Often Jesus chose not to separate from those others scrutinized as sinful or unclean, but drew closer to them in love in order for them to be resuscitated back to life. He reached out and touched lepers to heal them. He held the hands of the dead and brought them back to life. He protected a woman caught in the very act of intimacy with someone who was not her husband and he forgave her. He protected her from the religiously “righteous” men ready to stone her to death. And then challenged them to examine their own sins. This Jesus took forgiveness to a new level. Love would triumph over judgment. Love was chosen to supersede any law or tradition. Love in action—not a love in some abstract form in my head or love defined as separating myself from the very ones who desperately needed to experience love.

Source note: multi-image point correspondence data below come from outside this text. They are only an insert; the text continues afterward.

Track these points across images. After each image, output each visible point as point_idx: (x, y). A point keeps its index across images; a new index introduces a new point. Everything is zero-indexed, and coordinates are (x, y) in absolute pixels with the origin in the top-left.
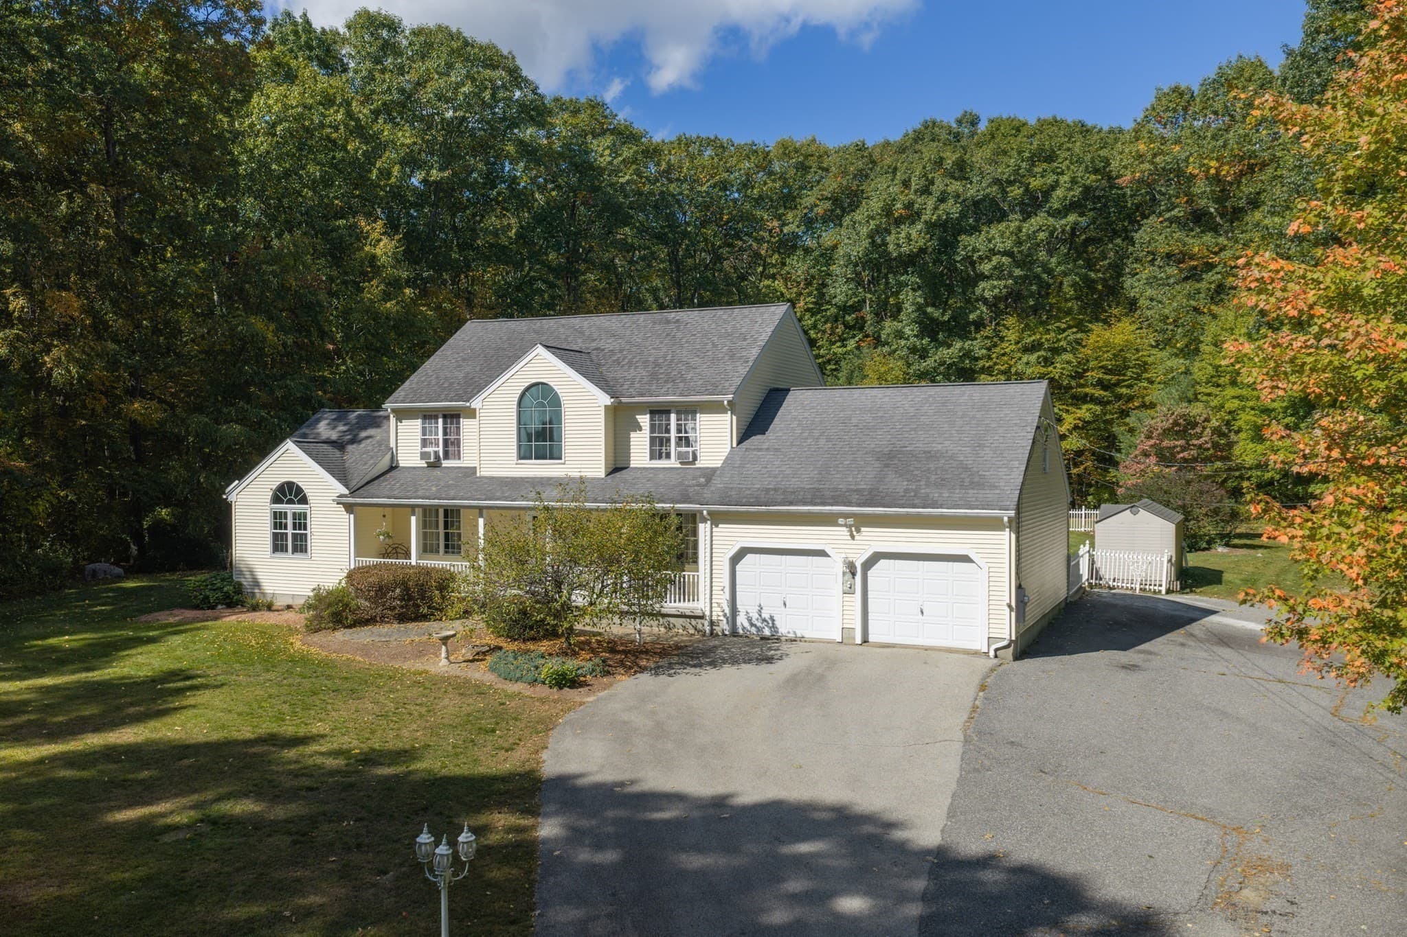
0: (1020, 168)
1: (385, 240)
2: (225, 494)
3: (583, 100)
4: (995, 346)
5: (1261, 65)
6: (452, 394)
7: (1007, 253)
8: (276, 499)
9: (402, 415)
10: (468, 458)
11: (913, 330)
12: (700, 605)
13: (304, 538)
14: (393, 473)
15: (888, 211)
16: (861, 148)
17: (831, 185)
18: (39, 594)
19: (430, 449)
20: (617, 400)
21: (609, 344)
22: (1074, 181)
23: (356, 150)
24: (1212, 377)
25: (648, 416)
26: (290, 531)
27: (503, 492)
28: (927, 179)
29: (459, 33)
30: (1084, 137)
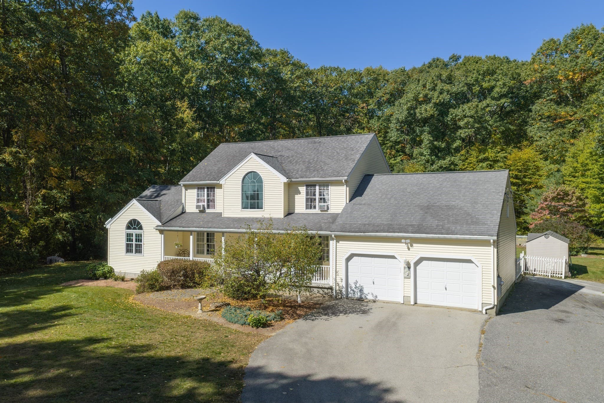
0: (478, 78)
1: (188, 111)
2: (105, 225)
3: (279, 50)
4: (467, 159)
5: (593, 28)
6: (212, 177)
7: (471, 117)
8: (128, 228)
9: (187, 187)
10: (219, 208)
11: (427, 152)
12: (330, 282)
13: (140, 246)
14: (183, 215)
15: (416, 99)
16: (403, 71)
17: (390, 87)
18: (23, 271)
19: (201, 204)
20: (290, 180)
21: (286, 154)
22: (504, 84)
23: (176, 71)
24: (572, 173)
25: (305, 187)
26: (134, 243)
27: (234, 225)
28: (434, 84)
29: (225, 21)
30: (508, 64)
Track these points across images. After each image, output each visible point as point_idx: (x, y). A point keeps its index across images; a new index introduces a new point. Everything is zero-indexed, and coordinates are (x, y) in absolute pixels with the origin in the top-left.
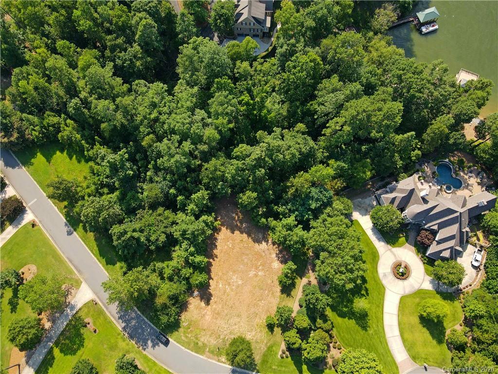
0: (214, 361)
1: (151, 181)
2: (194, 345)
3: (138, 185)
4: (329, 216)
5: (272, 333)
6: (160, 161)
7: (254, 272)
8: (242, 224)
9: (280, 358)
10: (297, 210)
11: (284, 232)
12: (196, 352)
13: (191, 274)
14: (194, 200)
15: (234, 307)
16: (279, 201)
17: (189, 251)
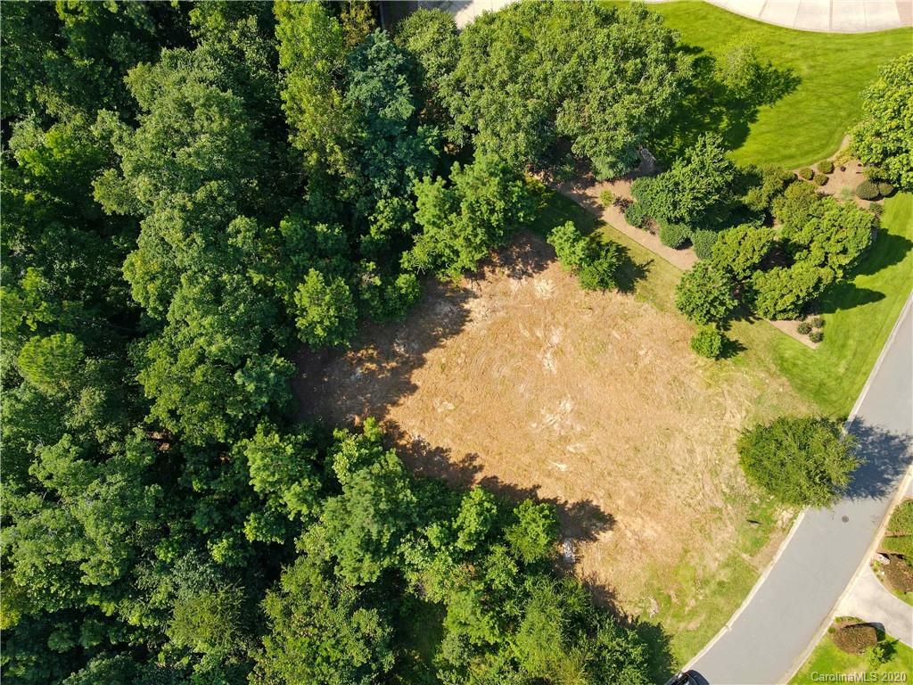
0: (784, 546)
1: (163, 613)
2: (722, 595)
3: (163, 664)
4: (450, 68)
5: (743, 349)
6: (91, 573)
7: (548, 355)
8: (395, 355)
9: (820, 343)
10: (402, 168)
11: (462, 221)
12: (746, 591)
13: (508, 553)
14: (272, 484)
15: (638, 444)
16: (356, 215)
17: (436, 544)
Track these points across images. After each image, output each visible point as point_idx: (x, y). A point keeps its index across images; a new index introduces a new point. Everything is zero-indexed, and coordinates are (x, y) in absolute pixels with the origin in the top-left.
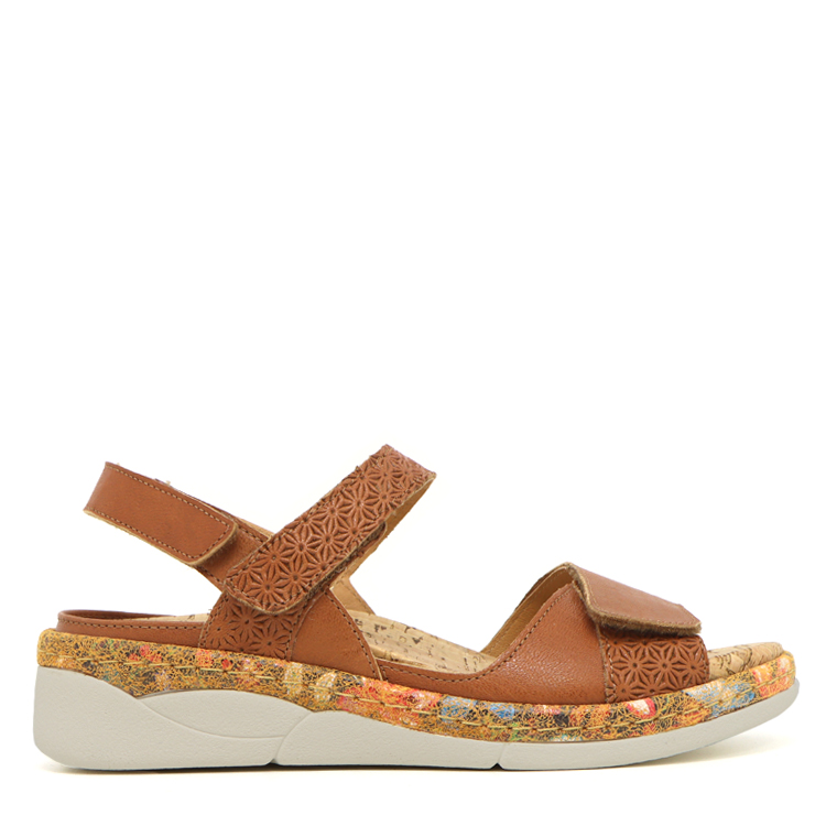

All these truths taught to me since I was a child were filling my mind, breaking my heart of stone.

I paused for a moment and looked all around me. The wide and unobstructed view of the campus field I stood on reminded me of the large expanses in Arizona. I remembered our family of five arriving in Phoenix as one close and loving unit. Then I pictured my dad’s blue eyes. I couldn’t help but wonder what my mom thought about Carolyn now that she was in heaven with a perfected mind. What was she thinking about this “adulteress” now?

What a random question. And what a surprising answer.

Mom would love Carolyn. And she’d want me to love Carolyn, too.

In that moment, I knew what I had to do.

Back in my dormitory room, I lay in my bunk bed. I contemplated what I felt I’d heard from God. I thought about my broken relationship with my dad and how my mom’s wishes were for me to still have a relationship with my father despite how he had betrayed her. I determined that no matter how my father responded, I needed to do my part. Even though I was the younger one, the less mature one in the relationship, I had to make the move. Who was I to judge? I was guessing there was so much I didn’t know between my mom and dad. Things unspoken and hidden from me that I might never understand.

I picked up the dark brown phone we had attached to the wall in our room and dialed his number. A moment later, I heard his voice on the line. He always sounded formal when he first picked up the phone.

“Hello, Gary speaking.”

“Dad, it’s Dave.”

The pause told me he was stunned.

“Son, how are you?” You could hear the surprise in his voice.